→ **DATA PROVIDED**:

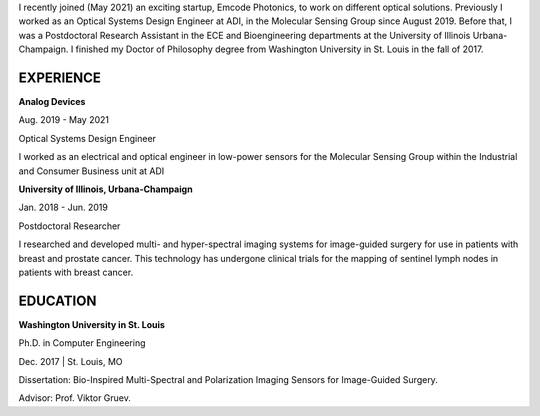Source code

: .. title: Resume
.. slug: resume
.. date: 2021-08-14 14:45:43 UTC-04:00
.. tags: 
.. category: 
.. link: 
.. description: 
.. type: text
.. raw:: html


I recently joined (May 2021) an exciting startup, Emcode Photonics, to work on different optical solutions.
Previously I worked as an Optical Systems Design Engineer at ADI, in the Molecular Sensing Group since August 2019. Before that, I was a Postdoctoral Research Assistant in the ECE and Bioengineering departments at the University of Illinois Urbana-Champaign. I finished my Doctor of Philosophy degree from Washington University in St. Louis in the fall of 2017.

----------
EXPERIENCE
----------

**Analog Devices**

Aug. 2019 - May 2021

Optical Systems Design Engineer

I worked as an electrical and optical engineer in low-power sensors for the Molecular Sensing Group within the Industrial and Consumer Business unit at ADI


**University of Illinois, Urbana-Champaign**

Jan. 2018 - Jun. 2019

Postdoctoral Researcher

I researched and developed multi- and hyper-spectral imaging systems for image-guided surgery for use in patients with breast and prostate cancer. This technology has undergone clinical trials for the mapping of sentinel lymph nodes in patients with breast cancer.


----------
EDUCATION
----------

**Washington University in St. Louis**

Ph.D. in Computer Engineering

Dec. 2017 | St. Louis, MO

Dissertation: Bio-Inspired Multi-Spectral and Polarization Imaging Sensors for Image-Guided Surgery.

Advisor: Prof. Viktor Gruev.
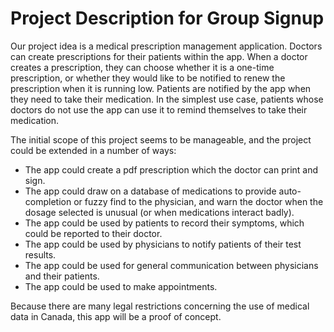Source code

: * Project Description for Group Signup

Our project idea is a medical prescription management application. Doctors can create prescriptions for their patients within the app. When a doctor creates a prescription, they can choose whether it is a one-time prescription, or whether they would like to be notified to renew the prescription when it is running low. Patients are notified by the app when they need to take their medication. In the simplest use case, patients whose doctors do not use the app can use it to remind themselves to take their medication.

The initial scope of this project seems to be manageable, and the project could be extended in a number of ways:
- The app could create a pdf prescription which the doctor can print and sign.
- The app could draw on a database of medications to provide auto-completion or fuzzy find to the physician, and warn the doctor when the dosage selected is unusual (or when medications interact badly).
- The app could be used by patients to record their symptoms, which could be reported to their doctor.
- The app could be used by physicians to notify patients of their test results.
- The app could be used for general communication between physicians and their patients.
- The app could be used to make appointments.

Because there are many legal restrictions concerning the use of medical data in Canada, this app will be a proof of concept.
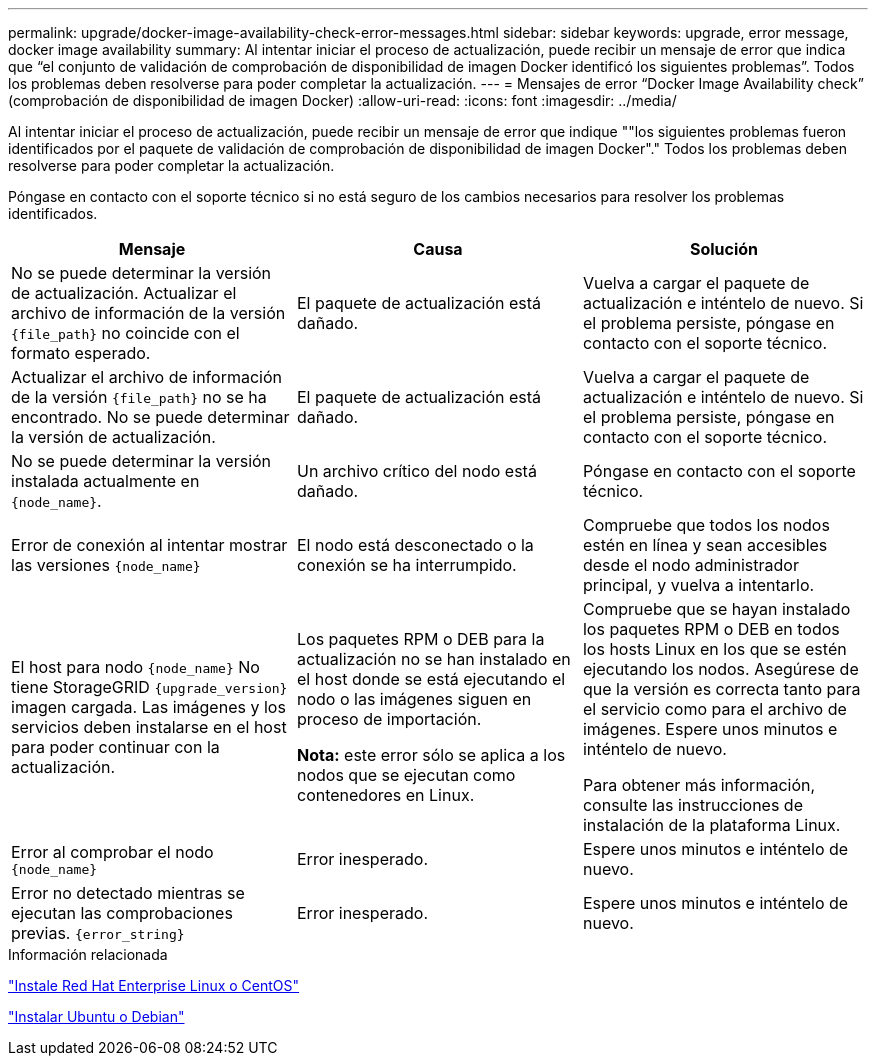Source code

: ---
permalink: upgrade/docker-image-availability-check-error-messages.html 
sidebar: sidebar 
keywords: upgrade, error message, docker image availability 
summary: Al intentar iniciar el proceso de actualización, puede recibir un mensaje de error que indica que “el conjunto de validación de comprobación de disponibilidad de imagen Docker identificó los siguientes problemas”. Todos los problemas deben resolverse para poder completar la actualización. 
---
= Mensajes de error “Docker Image Availability check” (comprobación de disponibilidad de imagen Docker)
:allow-uri-read: 
:icons: font
:imagesdir: ../media/


[role="lead"]
Al intentar iniciar el proceso de actualización, puede recibir un mensaje de error que indique ""los siguientes problemas fueron identificados por el paquete de validación de comprobación de disponibilidad de imagen Docker"." Todos los problemas deben resolverse para poder completar la actualización.

Póngase en contacto con el soporte técnico si no está seguro de los cambios necesarios para resolver los problemas identificados.

[cols="1a,1a,1a"]
|===
| Mensaje | Causa | Solución 


 a| 
No se puede determinar la versión de actualización. Actualizar el archivo de información de la versión `{file_path}` no coincide con el formato esperado.
 a| 
El paquete de actualización está dañado.
 a| 
Vuelva a cargar el paquete de actualización e inténtelo de nuevo. Si el problema persiste, póngase en contacto con el soporte técnico.



 a| 
Actualizar el archivo de información de la versión `{file_path}` no se ha encontrado. No se puede determinar la versión de actualización.
 a| 
El paquete de actualización está dañado.
 a| 
Vuelva a cargar el paquete de actualización e inténtelo de nuevo. Si el problema persiste, póngase en contacto con el soporte técnico.



 a| 
No se puede determinar la versión instalada actualmente en `{node_name}`.
 a| 
Un archivo crítico del nodo está dañado.
 a| 
Póngase en contacto con el soporte técnico.



 a| 
Error de conexión al intentar mostrar las versiones `{node_name}`
 a| 
El nodo está desconectado o la conexión se ha interrumpido.
 a| 
Compruebe que todos los nodos estén en línea y sean accesibles desde el nodo administrador principal, y vuelva a intentarlo.



 a| 
El host para nodo `{node_name}` No tiene StorageGRID `{upgrade_version}` imagen cargada. Las imágenes y los servicios deben instalarse en el host para poder continuar con la actualización.
 a| 
Los paquetes RPM o DEB para la actualización no se han instalado en el host donde se está ejecutando el nodo o las imágenes siguen en proceso de importación.

*Nota:* este error sólo se aplica a los nodos que se ejecutan como contenedores en Linux.
 a| 
Compruebe que se hayan instalado los paquetes RPM o DEB en todos los hosts Linux en los que se estén ejecutando los nodos. Asegúrese de que la versión es correcta tanto para el servicio como para el archivo de imágenes. Espere unos minutos e inténtelo de nuevo.

Para obtener más información, consulte las instrucciones de instalación de la plataforma Linux.



 a| 
Error al comprobar el nodo `{node_name}`
 a| 
Error inesperado.
 a| 
Espere unos minutos e inténtelo de nuevo.



 a| 
Error no detectado mientras se ejecutan las comprobaciones previas. `{error_string}`
 a| 
Error inesperado.
 a| 
Espere unos minutos e inténtelo de nuevo.

|===
.Información relacionada
link:../rhel/index.html["Instale Red Hat Enterprise Linux o CentOS"]

link:../ubuntu/index.html["Instalar Ubuntu o Debian"]
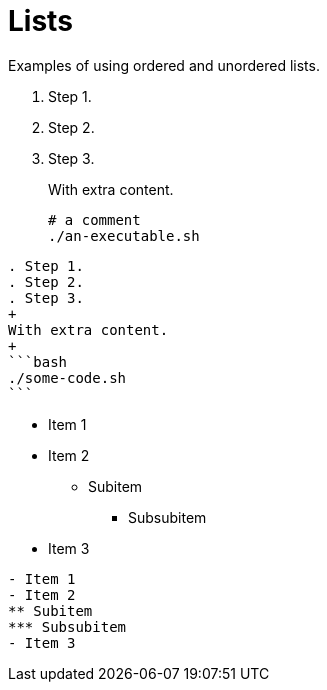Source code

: = Lists
:description: Examples of using ordered and unordered lists.

{description}

[.two-column]
====
. Step 1.
. Step 2.
. Step 3.
+
With extra content.
+
```bash
# a comment
./an-executable.sh
```

[,asciidoc]
----
. Step 1.
. Step 2.
. Step 3.
+
With extra content.
+
```bash
./some-code.sh
```
----
====

[.two-column]
====
- Item 1
- Item 2
** Subitem
*** Subsubitem
- Item 3

[,asciidoc]
----
- Item 1
- Item 2
** Subitem
*** Subsubitem
- Item 3
----
====

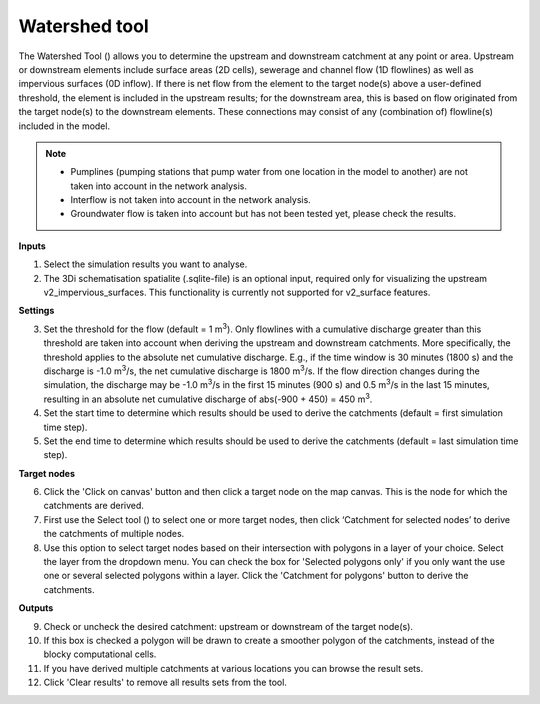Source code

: .. _watershed_tool:

Watershed tool
==============

The Watershed Tool (|watershedtoolbar|) allows you to determine the upstream and downstream catchment at any point or area. Upstream or downstream elements include surface areas (2D cells), sewerage and channel flow (1D flowlines) as well as impervious surfaces (0D inflow). If there is net flow from the element to the target node(s) above a user-defined threshold, the element is included in the upstream results; for the downstream area, this is based on flow originated from the target node(s) to the downstream elements. These connections may consist of any (combination of) flowline(s) included in the model. 

.. @Leendert: Is this still correct?
.. note::
   -  Pumplines (pumping stations that pump water from one location in the model to another) are not taken into account in the network analysis.
   -  Interflow is not taken into account in the network analysis.
   -  Groundwater flow is taken into account but has not been tested yet, please check the results.

.. @Leendert: is it still the case that v2_surfaces are not supported?


.. figure:: image/i_watershed_tool.png
	:alt: Watershed Tool
	:align: right
	:scale: 65%

	
**Inputs**

1) Select the simulation results you want to analyse.
2) The 3Di schematisation spatialite (.sqlite-file) is an optional input, required only for visualizing the upstream v2_impervious_surfaces. This functionality is currently not supported for v2_surface features.

**Settings**

3) Set the threshold for the flow (default = 1 m\ :sup:`3`). Only flowlines with a cumulative discharge greater than this threshold are taken into account when deriving the upstream and downstream catchments. More specifically, the threshold applies to the absolute net cumulative discharge. E.g., if the time window is 30 minutes (1800 s) and the discharge is -1.0 m\ :sup:`3`/s, the net cumulative discharge is 1800 m\ :sup:`3`/s. If the flow direction changes during the simulation, the discharge may be -1.0 m\ :sup:`3`/s in the first 15 minutes (900 s) and 0.5 m\ :sup:`3`/s in the last 15 minutes, resulting in an absolute net cumulative discharge of abs(-900 + 450) = 450 m\ :sup:`3`.
4) Set the start time to determine which results should be used to derive the catchments (default = first simulation time step).
5) Set the end time to determine which results should be used to derive the catchments (default = last simulation time step).

**Target nodes**

6) Click the 'Click on canvas' button and then click a target node on the map canvas. This is the node for which the catchments are derived.
7) First use the Select tool (|qgisselecttool|) to select one or more target nodes, then click ‘Catchment for selected nodes’ to derive the catchments of multiple nodes.
8) Use this option to select target nodes based on their intersection with polygons in a layer of your choice. Select the layer from the dropdown menu. You can check the box for 'Selected polygons only' if you only want the use one or several selected polygons within a layer. Click the 'Catchment for polygons' button to derive the catchments.

**Outputs**

9) Check or uncheck the desired catchment: upstream or downstream of the target node(s).
10) If this box is checked a polygon will be drawn to create a smoother polygon of the catchments, instead of the blocky computational cells.
11) If you have derived multiple catchments at various locations you can browse the result sets.
12) Click 'Clear results' to remove all results sets from the tool.


.. |watershedtoolbar| image:: image/i_3di_results_analysis_toolbar_watershed.png
	:scale: 25%
	
.. |qgisselecttool| image:: image/qgis_select_tool_icon.png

→ **WHAT IS REQUIRED**: From the line that contains "11) If you have" through the end of the records above, print every line exactly and nothing else.

→ **WRITTEN SOLUTION**:
11) If you have derived multiple catchments at various locations you can browse the result sets.
12) Click 'Clear results' to remove all results sets from the tool.


.. |watershedtoolbar| image:: image/i_3di_results_analysis_toolbar_watershed.png
	:scale: 25%
	
.. |qgisselecttool| image:: image/qgis_select_tool_icon.png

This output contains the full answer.